▸ **YOUR INSTRUCTIONS**
Hunt for the word "permitted" across the entries below, copying each line that holds it.

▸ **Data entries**
—————
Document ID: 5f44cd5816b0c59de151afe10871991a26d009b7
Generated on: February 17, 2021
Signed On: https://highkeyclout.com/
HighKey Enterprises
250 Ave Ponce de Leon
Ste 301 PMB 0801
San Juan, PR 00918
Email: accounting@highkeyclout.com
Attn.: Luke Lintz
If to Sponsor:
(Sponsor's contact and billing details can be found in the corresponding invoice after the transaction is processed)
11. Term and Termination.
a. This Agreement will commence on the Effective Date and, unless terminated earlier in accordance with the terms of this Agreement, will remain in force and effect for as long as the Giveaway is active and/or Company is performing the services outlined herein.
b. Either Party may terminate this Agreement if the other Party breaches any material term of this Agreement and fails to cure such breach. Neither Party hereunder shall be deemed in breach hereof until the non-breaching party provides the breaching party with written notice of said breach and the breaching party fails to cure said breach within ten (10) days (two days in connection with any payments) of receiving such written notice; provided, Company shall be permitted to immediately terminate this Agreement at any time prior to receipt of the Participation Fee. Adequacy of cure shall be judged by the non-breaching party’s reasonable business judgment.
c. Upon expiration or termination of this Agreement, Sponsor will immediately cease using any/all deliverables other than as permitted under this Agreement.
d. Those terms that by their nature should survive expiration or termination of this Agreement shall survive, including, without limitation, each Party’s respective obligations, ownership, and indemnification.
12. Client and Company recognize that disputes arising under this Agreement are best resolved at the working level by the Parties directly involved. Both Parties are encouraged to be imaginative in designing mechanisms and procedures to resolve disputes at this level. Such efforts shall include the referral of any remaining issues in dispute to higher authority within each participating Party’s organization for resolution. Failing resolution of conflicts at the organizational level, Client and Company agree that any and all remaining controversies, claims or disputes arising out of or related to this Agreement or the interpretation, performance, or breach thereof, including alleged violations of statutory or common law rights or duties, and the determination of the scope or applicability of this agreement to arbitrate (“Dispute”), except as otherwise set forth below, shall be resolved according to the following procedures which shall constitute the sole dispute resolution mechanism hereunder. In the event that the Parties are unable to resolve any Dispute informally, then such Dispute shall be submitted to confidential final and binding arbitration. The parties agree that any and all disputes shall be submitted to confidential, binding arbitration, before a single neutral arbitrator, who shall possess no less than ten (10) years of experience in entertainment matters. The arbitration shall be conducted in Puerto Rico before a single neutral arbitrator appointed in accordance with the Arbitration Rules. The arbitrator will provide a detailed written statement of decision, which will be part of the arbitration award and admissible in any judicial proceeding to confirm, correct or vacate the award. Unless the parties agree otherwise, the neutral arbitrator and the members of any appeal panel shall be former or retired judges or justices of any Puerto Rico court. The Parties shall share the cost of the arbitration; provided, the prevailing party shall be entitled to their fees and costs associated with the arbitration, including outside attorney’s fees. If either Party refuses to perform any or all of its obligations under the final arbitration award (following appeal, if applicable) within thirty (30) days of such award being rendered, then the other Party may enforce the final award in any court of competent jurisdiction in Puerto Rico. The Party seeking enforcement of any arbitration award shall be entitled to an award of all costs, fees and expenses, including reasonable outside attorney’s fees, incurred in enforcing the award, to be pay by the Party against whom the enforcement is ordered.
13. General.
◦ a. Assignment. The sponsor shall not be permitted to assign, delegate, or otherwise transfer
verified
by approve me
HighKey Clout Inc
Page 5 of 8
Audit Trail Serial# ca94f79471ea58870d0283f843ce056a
—————
▸ **OUTPUT FOR THIS TASK**
b. Either Party may terminate this Agreement if the other Party breaches any material term of this Agreement and fails to cure such breach. Neither Party hereunder shall be deemed in breach hereof until the non-breaching party provides the breaching party with written notice of said breach and the breaching party fails to cure said breach within ten (10) days (two days in connection with any payments) of receiving such written notice; provided, Company shall be permitted to immediately terminate this Agreement at any time prior to receipt of the Participation Fee. Adequacy of cure shall be judged by the non-breaching party’s reasonable business judgment.
c. Upon expiration or termination of this Agreement, Sponsor will immediately cease using any/all deliverables other than as permitted under this Agreement.
◦ a. Assignment. The sponsor shall not be permitted to assign, delegate, or otherwise transfer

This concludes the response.